Simple physics is the best way to go. According to scientists, the atmosphere holds more water as it warms. That’s 4% more per degree Celsius and 7% each for degrees Celsius.

According to Daniel Swain, a UCLA climate scientist and Nature Conservancy climate specialist, the air is like a sponge. It soaks up more water from parched ground like a sponge “which is why we’re seeing worse droughts in some places,” he said. When a weather system moves further and is nourished with more water, it can dump more, which causes downpours.

Another factor is the stuck and wavier jet stream — the atmospheric river that moves weather systems around the world — said Woodwell’s Francis. Storm systems don’t move and just dump huge amounts of water in some places. Some places like China are left with warm weather while cooler and wetter conditions move around.

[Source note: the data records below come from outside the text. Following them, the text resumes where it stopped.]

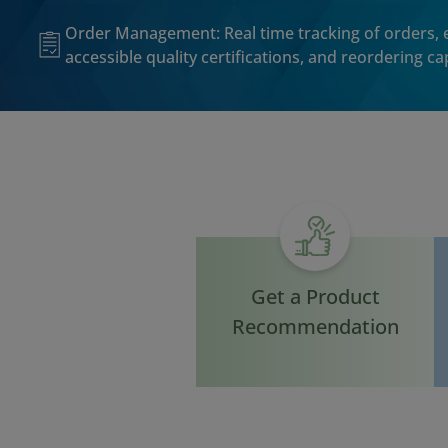
Order Management: Real time tracking of orders, e
accessible quality certifications, and reordering cap
Get a Product
Recommendation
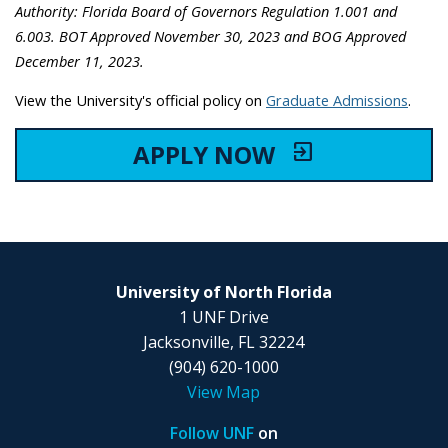
Authority: Florida Board of Governors Regulation 1.001 and
6.003. BOT Approved November 30, 2023 and BOG Approved
December 11, 2023.
View the University's official policy on
Graduate Admissions
.
APPLY NOW
exit_to_app
University of North Florida
1 UNF Drive
Jacksonville, FL 32224
(904) 620-1000
View Map
Follow UNF
on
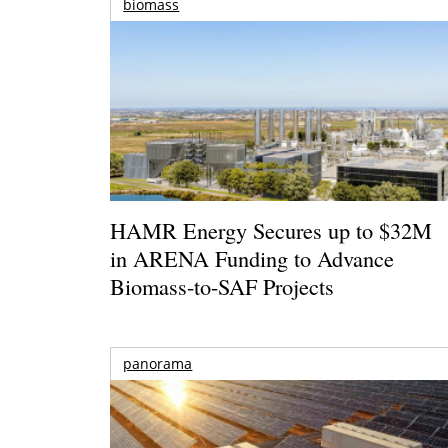
biomass
HAMR Energy Secures up to $32M
in ARENA Funding to Advance
Biomass-to-SAF Projects
panorama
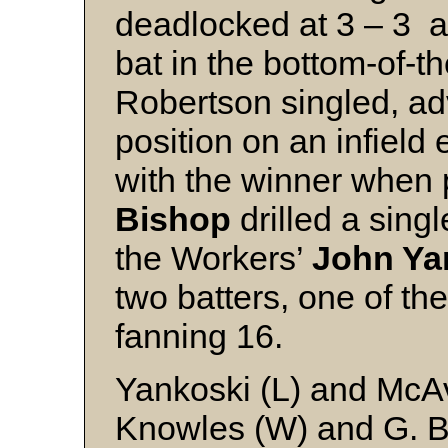
deadlocked at 3 – 3 
bat in the bottom-of-th
Robertson singled, ad
position on an infiel
with the winner when
Bishop
drilled a singl
the Workers’
John Ya
two batters, one of the
fanning 16.
Yankoski (L) and McA
Knowles (W) and G. 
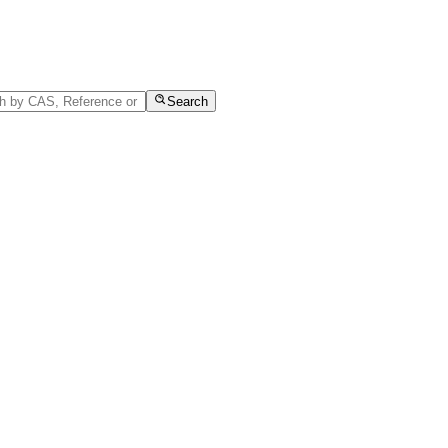
Search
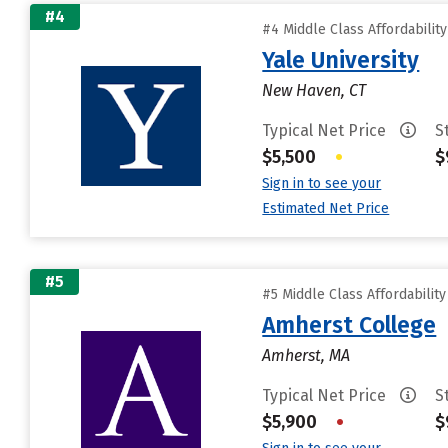
#4
#4 Middle Class Affordabilit
Yale University
New Haven, CT
Typical Net Price
S
$5,500
•
$
Sign in to see your
Estimated Net Price
#5
#5 Middle Class Affordabilit
Amherst College
Amherst, MA
Typical Net Price
S
$5,900
•
$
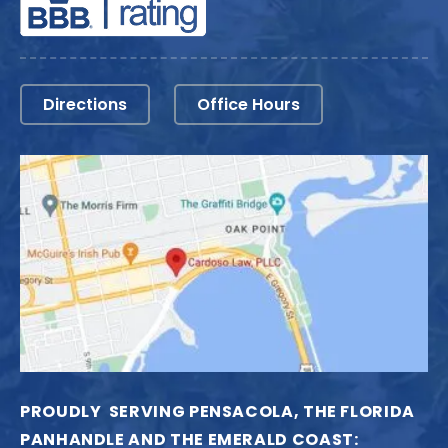
Directions
Office Hours
PROUDLY SERVING PENSACOLA, THE FLORIDA
PANHANDLE AND THE EMERALD COAST:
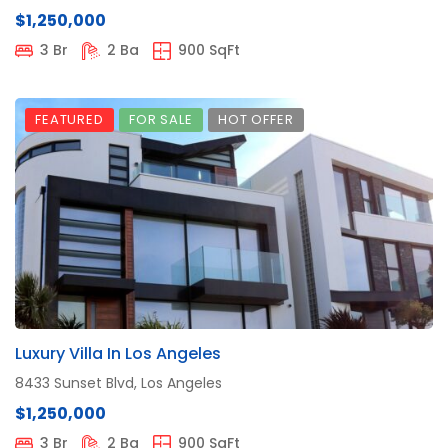
$1,250,000
3 Br
2 Ba
900 SqFt
FEATURED
FOR SALE
HOT OFFER
Luxury Villa In Los Angeles
8433 Sunset Blvd, Los Angeles
$1,250,000
3 Br
2 Ba
900 SqFt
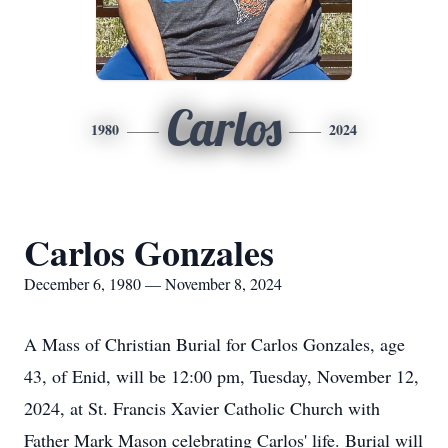
Carlos
1980
2024
Carlos Gonzales
December 6, 1980 — November 8, 2024
A Mass of Christian Burial for Carlos Gonzales, age
43, of Enid, will be 12:00 pm, Tuesday, November 12,
2024, at St. Francis Xavier Catholic Church with
Father Mark Mason celebrating Carlos' life. Burial will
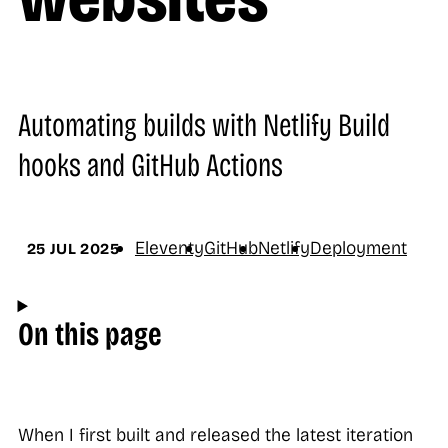
Automating builds with Netlify Build
hooks and GitHub Actions
Eleventy
GitHub
Netlify
Deployment
25 JUL 2025
On this page
When I first built and released the latest iteration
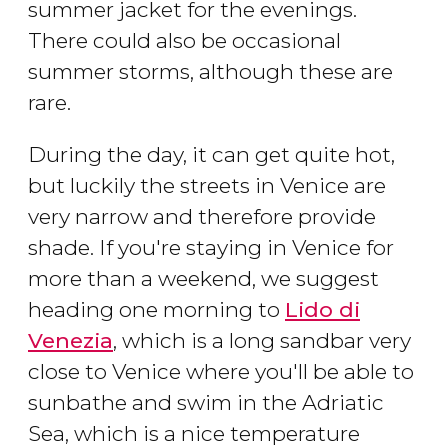
summer jacket for the evenings.
There could also be occasional
summer storms, although these are
rare.
During the day, it can get quite hot,
but luckily the streets in Venice are
very narrow and therefore provide
shade. If you're staying in Venice for
more than a weekend, we suggest
heading one morning to
Lido di
Venezia
, which is a long sandbar very
close to Venice where you'll be able to
sunbathe and swim in the Adriatic
Sea, which is a nice temperature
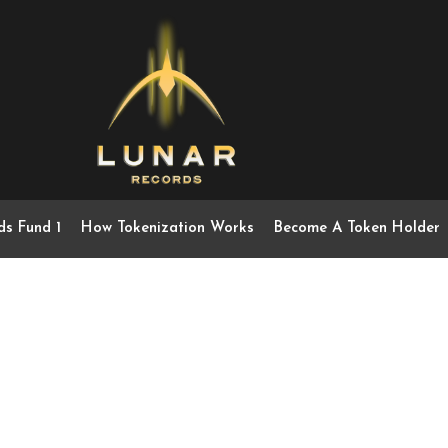
ds Fund 1
How Tokenization Works
Become A Token Holder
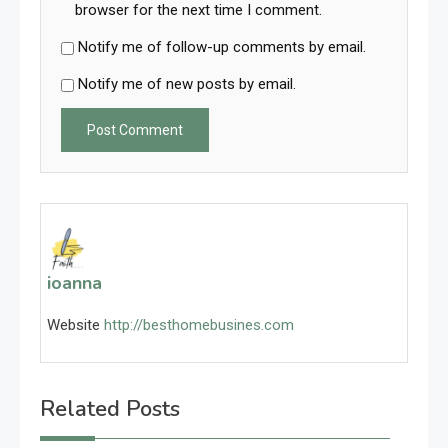
browser for the next time I comment.
Notify me of follow-up comments by email.
Notify me of new posts by email.
ioanna
Website
http://besthomebusines.com
Related Posts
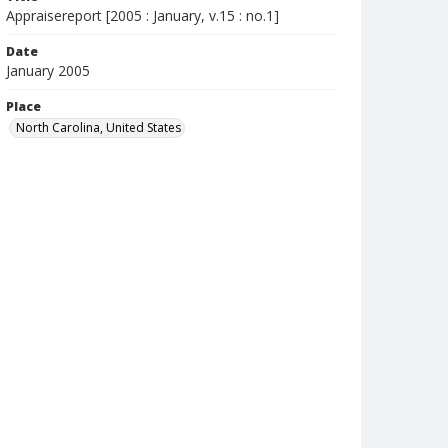
Appraisereport [2005 : January, v.15 : no.1]
Date
January 2005
Place
North Carolina, United States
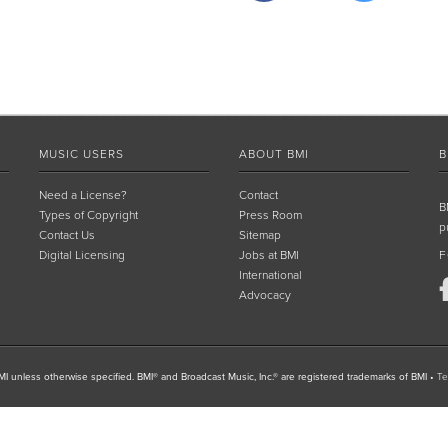
MUSIC USERS
ABOUT BMI
B
Need a License?
Contact
B
Types of Copyright
Press Room
p
Contact Us
Sitemap
Digital Licensing
Jobs at BMI
F
International
Advocacy
I unless otherwise specified. BMI® and Broadcast Music, Inc.® are registered trademarks of BMI
•
Te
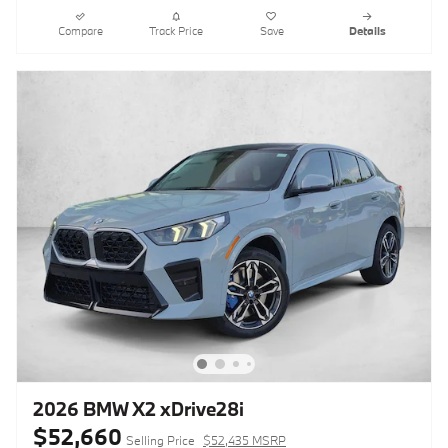
Compare
Track Price
Save
Details
2026 BMW X2 xDrive28i
$52,660
Selling Price
$52,435 MSRP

“When that jet stream pattern gets amplified, which is what we’re starting to see happen more often, then we notice more of these big whiplash events,” Francis said.

When the ground is so hard from drought, water doesn’t seep in as much and runs off faster in flood, Francis and others said.

This will only get worse as climate change worsens, so “it highlights the type of events that we need to adapt to, that we need to harden ourselves against,” said Princeton University climate scientist Gabriel Vecchi.

The United Nations’ Intergovernmental Panel on Climate Change emphasized what it called compounding weather disasters as a future threat.

“Frankly how fast and how badly it’s now playing out is a surprise to many of us,” said IPCC report co-author Maarten van Aalst, director of the Red Cross Red Crescent Climate Centre in the Netherlands. “It’s scary how quickly it is appearing in front of our eyes.”

Associated Press receives financial support from various private foundations for its climate and environment coverage. See more about AP’s climate initiative here. All content remains the responsibility of AP.